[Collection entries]

************

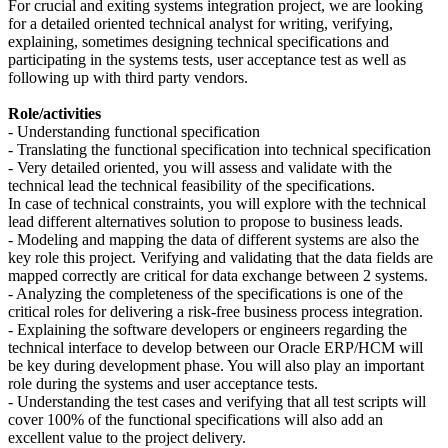
For crucial and exiting systems integration project, we are looking
for a detailed oriented technical analyst for writing, verifying,
explaining, sometimes designing technical specifications and
participating in the systems tests, user acceptance test as well as
following up with third party vendors.
Role/activities
- Understanding functional specification
- Translating the functional specification into technical specification
- Very detailed oriented, you will assess and validate with the
technical lead the technical feasibility of the specifications.
In case of technical constraints, you will explore with the technical
lead different alternatives solution to propose to business leads.
- Modeling and mapping the data of different systems are also the
key role this project. Verifying and validating that the data fields are
mapped correctly are critical for data exchange between 2 systems.
- Analyzing the completeness of the specifications is one of the
critical roles for delivering a risk-free business process integration.
- Explaining the software developers or engineers regarding the
technical interface to develop between our Oracle ERP/HCM will
be key during development phase. You will also play an important
role during the systems and user acceptance tests.
- Understanding the test cases and verifying that all test scripts will
cover 100% of the functional specifications will also add an
excellent value to the project delivery.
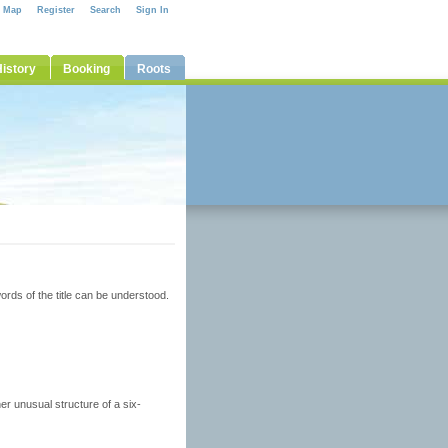
e Map
Register
Search
Sign In
istory
Booking
Roots
rds of the title can be understood.
her unusual structure of a six-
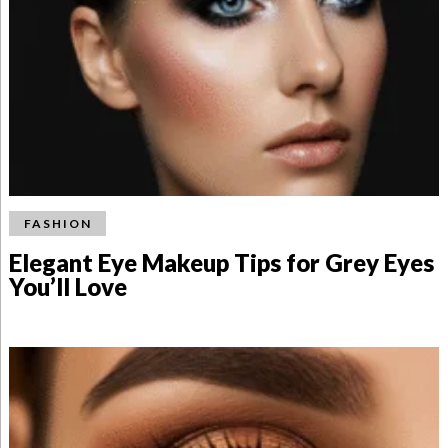
FASHION
Elegant Eye Makeup Tips for Grey Eyes
You’ll Love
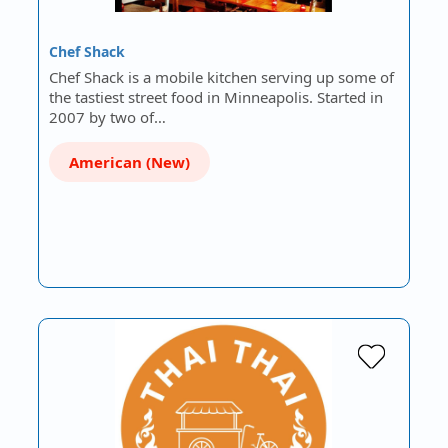
Chef Shack
Chef Shack is a mobile kitchen serving up some of
the tastiest street food in Minneapolis. Started in
2007 by two of…
American (New)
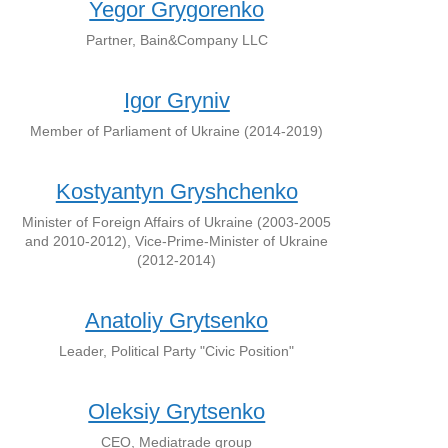
Yegor Grygorenko
Partner, Bain&Company LLC
Igor Gryniv
Member of Parliament of Ukraine (2014-2019)
Kostyantyn Gryshchenko
Minister of Foreign Affairs of Ukraine (2003-2005
and 2010-2012), Vice-Prime-Minister of Ukraine
(2012-2014)
Anatoliy Grytsenko
Leader, Political Party "Civic Position"
Oleksiy Grytsenko
CEO, Mediatrade group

************

[Problem requirements]: What is wanted is a verbatim transcription of every record above, pictures excluded.

[Written reply]:
For crucial and exiting systems integration project, we are looking
for a detailed oriented technical analyst for writing, verifying,
explaining, sometimes designing technical specifications and
participating in the systems tests, user acceptance test as well as
following up with third party vendors.
Role/activities
- Understanding functional specification
- Translating the functional specification into technical specification
- Very detailed oriented, you will assess and validate with the
technical lead the technical feasibility of the specifications.
In case of technical constraints, you will explore with the technical
lead different alternatives solution to propose to business leads.
- Modeling and mapping the data of different systems are also the
key role this project. Verifying and validating that the data fields are
mapped correctly are critical for data exchange between 2 systems.
- Analyzing the completeness of the specifications is one of the
critical roles for delivering a risk-free business process integration.
- Explaining the software developers or engineers regarding the
technical interface to develop between our Oracle ERP/HCM will
be key during development phase. You will also play an important
role during the systems and user acceptance tests.
- Understanding the test cases and verifying that all test scripts will
cover 100% of the functional specifications will also add an
excellent value to the project delivery.
e Map
Register
Search
Sign In
istory
Booking
Roots
rds of the title can be understood.
her unusual structure of a six-
FASHION
Elegant Eye Makeup Tips for Grey Eyes
You’ll Love
Chef Shack
Chef Shack is a mobile kitchen serving up some of
the tastiest street food in Minneapolis. Started in
2007 by two of…
American (New)
Yegor Grygorenko
Partner, Bain&Company LLC
Igor Gryniv
Member of Parliament of Ukraine (2014-2019)
Kostyantyn Gryshchenko
Minister of Foreign Affairs of Ukraine (2003-2005
and 2010-2012), Vice-Prime-Minister of Ukraine
(2012-2014)
Anatoliy Grytsenko
Leader, Political Party "Civic Position"
Oleksiy Grytsenko
CEO, Mediatrade group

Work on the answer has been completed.